Another sentiment is based on shortcomings or uncomfortable aspects of the theory. The main issue is that string theory assumes extra spatial dimensions that form a Calabi–Yau manifold. The problem is that the number of possible shapes this manifold can take is truly gargantuan, and it’s unclear which, if any, applies to our universe. Some estimates suggest that string theory could describe as many as 10^500 different universes. For some, this level of flexibility is unacceptable; they want a theory that is more concrete and specific, one that doesn’t rely on anthropic arguments.
Some also criticize string theory for a lack of testable predictions and for slow progress. Though these are separate complaints, to me they represent the same sentiment: that string theory is just too hard. People expect and want a theory that’s easy to test, simple, straightforward, and thus easy and quick to develop. It’s understandable—I, too, would love to have immediate solutions to the problems of quantum gravity, the black hole information paradox, and the unification of all forces. But why assume it should be simple? There’s no reason for that to be the case.

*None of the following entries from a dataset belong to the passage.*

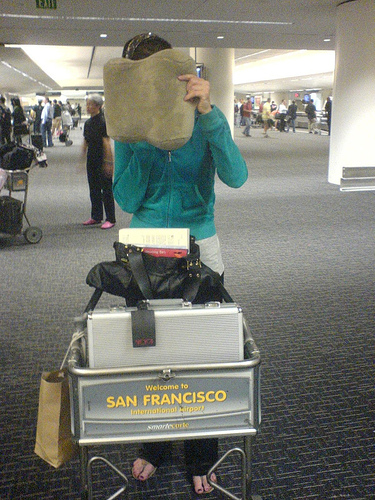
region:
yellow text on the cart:
[106, 382, 225, 430]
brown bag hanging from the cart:
[33, 328, 85, 468]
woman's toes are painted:
[131, 462, 145, 478]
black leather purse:
[86, 242, 216, 301]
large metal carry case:
[90, 300, 244, 358]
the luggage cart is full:
[2, 140, 40, 244]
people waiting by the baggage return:
[232, 95, 331, 131]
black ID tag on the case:
[131, 307, 155, 347]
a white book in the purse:
[118, 226, 189, 260]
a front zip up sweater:
[113, 106, 248, 236]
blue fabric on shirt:
[201, 224, 216, 229]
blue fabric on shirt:
[150, 218, 166, 219]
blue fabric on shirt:
[192, 202, 210, 203]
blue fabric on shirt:
[169, 191, 181, 195]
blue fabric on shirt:
[153, 180, 161, 186]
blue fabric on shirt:
[217, 164, 228, 168]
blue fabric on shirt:
[122, 189, 134, 200]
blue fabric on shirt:
[142, 169, 162, 172]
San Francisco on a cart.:
[102, 387, 226, 409]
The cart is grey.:
[60, 339, 264, 492]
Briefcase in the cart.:
[65, 298, 241, 363]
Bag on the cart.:
[25, 358, 72, 471]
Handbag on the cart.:
[92, 245, 219, 305]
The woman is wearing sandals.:
[128, 449, 223, 498]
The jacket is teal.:
[118, 137, 219, 235]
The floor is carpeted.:
[240, 255, 373, 462]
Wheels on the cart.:
[21, 222, 49, 249]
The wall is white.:
[334, 12, 374, 177]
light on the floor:
[263, 220, 347, 278]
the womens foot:
[133, 459, 155, 477]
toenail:
[196, 486, 204, 492]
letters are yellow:
[104, 390, 224, 407]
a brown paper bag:
[36, 371, 64, 464]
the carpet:
[266, 348, 358, 432]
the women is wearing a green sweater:
[148, 166, 208, 220]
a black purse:
[106, 262, 183, 292]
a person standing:
[77, 91, 108, 228]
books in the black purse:
[127, 227, 189, 255]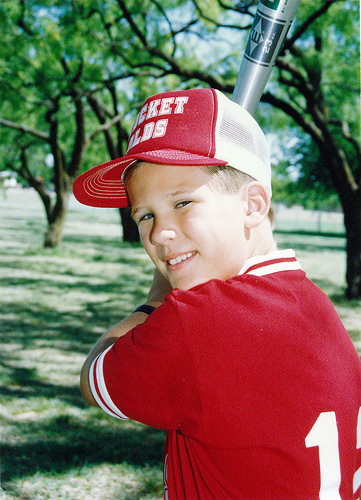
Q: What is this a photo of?
A: A uniformed baseball player.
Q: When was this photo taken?
A: During the daytime.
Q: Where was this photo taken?
A: In the park.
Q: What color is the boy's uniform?
A: Red and white.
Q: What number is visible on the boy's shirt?
A: One.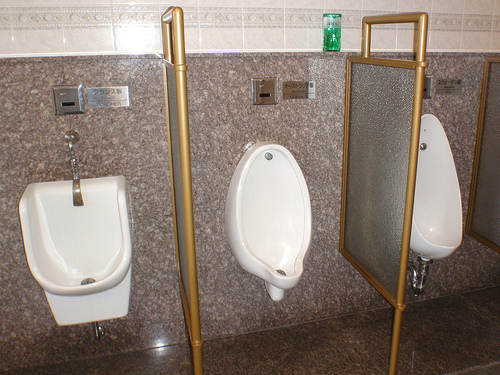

Perhaps the great successes of Quantum Mechanics (QM) and General Relativity (GR) have conditioned some of us to expect quick, spectacular progress. My belief is that when string theory is finally completed, and the first major experimental successes arrive, physicists will look back at GR and QM the way Einstein regarded Special Relativity when he was working on General Relativity: as “child’s play.” If we’re used to spectacular, rapid progress, it may just be because, until now, we’ve been picking low-hanging fruit—and we might have to get used to a slower pace.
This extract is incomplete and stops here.